## Problem to work on
Copy every line of the listing below verbatim, from the first to the last.

Stored data entries:
☆ ☆ ☆ ☆

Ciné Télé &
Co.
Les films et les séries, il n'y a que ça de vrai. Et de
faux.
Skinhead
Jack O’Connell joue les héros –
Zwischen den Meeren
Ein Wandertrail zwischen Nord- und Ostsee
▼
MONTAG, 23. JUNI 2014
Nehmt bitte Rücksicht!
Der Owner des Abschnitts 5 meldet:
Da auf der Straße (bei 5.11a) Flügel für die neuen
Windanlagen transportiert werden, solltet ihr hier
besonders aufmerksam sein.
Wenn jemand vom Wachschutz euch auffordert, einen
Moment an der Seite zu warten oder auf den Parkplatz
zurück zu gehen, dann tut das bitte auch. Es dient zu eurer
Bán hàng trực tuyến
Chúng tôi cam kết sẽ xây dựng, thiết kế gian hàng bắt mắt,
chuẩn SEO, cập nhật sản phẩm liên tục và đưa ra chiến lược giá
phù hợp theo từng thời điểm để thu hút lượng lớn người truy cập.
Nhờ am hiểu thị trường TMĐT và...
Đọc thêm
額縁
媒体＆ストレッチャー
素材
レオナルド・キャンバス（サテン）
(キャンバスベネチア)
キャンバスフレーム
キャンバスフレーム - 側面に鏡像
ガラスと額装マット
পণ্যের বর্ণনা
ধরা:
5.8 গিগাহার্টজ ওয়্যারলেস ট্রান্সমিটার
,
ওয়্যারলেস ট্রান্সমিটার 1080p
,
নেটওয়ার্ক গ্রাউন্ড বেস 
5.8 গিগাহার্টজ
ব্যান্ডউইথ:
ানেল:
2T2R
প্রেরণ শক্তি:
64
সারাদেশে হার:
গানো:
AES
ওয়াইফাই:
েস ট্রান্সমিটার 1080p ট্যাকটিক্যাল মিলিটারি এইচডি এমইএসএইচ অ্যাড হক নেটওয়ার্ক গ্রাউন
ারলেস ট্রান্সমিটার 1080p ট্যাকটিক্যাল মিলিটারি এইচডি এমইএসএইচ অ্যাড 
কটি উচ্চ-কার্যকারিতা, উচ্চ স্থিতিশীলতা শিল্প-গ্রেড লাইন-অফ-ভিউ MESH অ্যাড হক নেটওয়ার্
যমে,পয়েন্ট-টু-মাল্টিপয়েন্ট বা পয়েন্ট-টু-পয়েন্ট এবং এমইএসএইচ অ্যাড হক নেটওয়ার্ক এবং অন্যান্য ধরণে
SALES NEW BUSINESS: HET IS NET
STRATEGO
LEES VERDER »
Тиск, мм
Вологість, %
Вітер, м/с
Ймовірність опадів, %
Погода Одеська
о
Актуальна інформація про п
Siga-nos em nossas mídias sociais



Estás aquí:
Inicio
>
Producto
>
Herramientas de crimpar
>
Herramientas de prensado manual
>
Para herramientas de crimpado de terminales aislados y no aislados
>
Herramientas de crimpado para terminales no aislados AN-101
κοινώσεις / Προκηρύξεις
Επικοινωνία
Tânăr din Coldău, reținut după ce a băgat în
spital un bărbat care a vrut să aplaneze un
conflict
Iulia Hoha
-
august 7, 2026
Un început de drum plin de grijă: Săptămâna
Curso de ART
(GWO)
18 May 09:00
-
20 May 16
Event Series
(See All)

☆ ☆ ☆ ☆

## Written reply
Ciné Télé &
Co.
Les films et les séries, il n'y a que ça de vrai. Et de
faux.
Skinhead
Jack O’Connell joue les héros –
Zwischen den Meeren
Ein Wandertrail zwischen Nord- und Ostsee
▼
MONTAG, 23. JUNI 2014
Nehmt bitte Rücksicht!
Der Owner des Abschnitts 5 meldet:
Da auf der Straße (bei 5.11a) Flügel für die neuen
Windanlagen transportiert werden, solltet ihr hier
besonders aufmerksam sein.
Wenn jemand vom Wachschutz euch auffordert, einen
Moment an der Seite zu warten oder auf den Parkplatz
zurück zu gehen, dann tut das bitte auch. Es dient zu eurer
Bán hàng trực tuyến
Chúng tôi cam kết sẽ xây dựng, thiết kế gian hàng bắt mắt,
chuẩn SEO, cập nhật sản phẩm liên tục và đưa ra chiến lược giá
phù hợp theo từng thời điểm để thu hút lượng lớn người truy cập.
Nhờ am hiểu thị trường TMĐT và...
Đọc thêm
額縁
媒体＆ストレッチャー
素材
レオナルド・キャンバス（サテン）
(キャンバスベネチア)
キャンバスフレーム
キャンバスフレーム - 側面に鏡像
ガラスと額装マット
পণ্যের বর্ণনা
ধরা:
5.8 গিগাহার্টজ ওয়্যারলেস ট্রান্সমিটার
,
ওয়্যারলেস ট্রান্সমিটার 1080p
,
নেটওয়ার্ক গ্রাউন্ড বেস 
5.8 গিগাহার্টজ
ব্যান্ডউইথ:
ানেল:
2T2R
প্রেরণ শক্তি:
64
সারাদেশে হার:
গানো:
AES
ওয়াইফাই:
েস ট্রান্সমিটার 1080p ট্যাকটিক্যাল মিলিটারি এইচডি এমইএসএইচ অ্যাড হক নেটওয়ার্ক গ্রাউন
ারলেস ট্রান্সমিটার 1080p ট্যাকটিক্যাল মিলিটারি এইচডি এমইএসএইচ অ্যাড 
কটি উচ্চ-কার্যকারিতা, উচ্চ স্থিতিশীলতা শিল্প-গ্রেড লাইন-অফ-ভিউ MESH অ্যাড হক নেটওয়ার্
যমে,পয়েন্ট-টু-মাল্টিপয়েন্ট বা পয়েন্ট-টু-পয়েন্ট এবং এমইএসএইচ অ্যাড হক নেটওয়ার্ক এবং অন্যান্য ধরণে
SALES NEW BUSINESS: HET IS NET
STRATEGO
LEES VERDER »
Тиск, мм
Вологість, %
Вітер, м/с
Ймовірність опадів, %
Погода Одеська
о
Актуальна інформація про п
Siga-nos em nossas mídias sociais



Estás aquí:
Inicio
>
Producto
>
Herramientas de crimpar
>
Herramientas de prensado manual
>
Para herramientas de crimpado de terminales aislados y no aislados
>
Herramientas de crimpado para terminales no aislados AN-101
κοινώσεις / Προκηρύξεις
Επικοινωνία
Tânăr din Coldău, reținut după ce a băgat în
spital un bărbat care a vrut să aplaneze un
conflict
Iulia Hoha
-
august 7, 2026
Un început de drum plin de grijă: Săptămâna
Curso de ART
(GWO)
18 May 09:00
-
20 May 16
Event Series
(See All)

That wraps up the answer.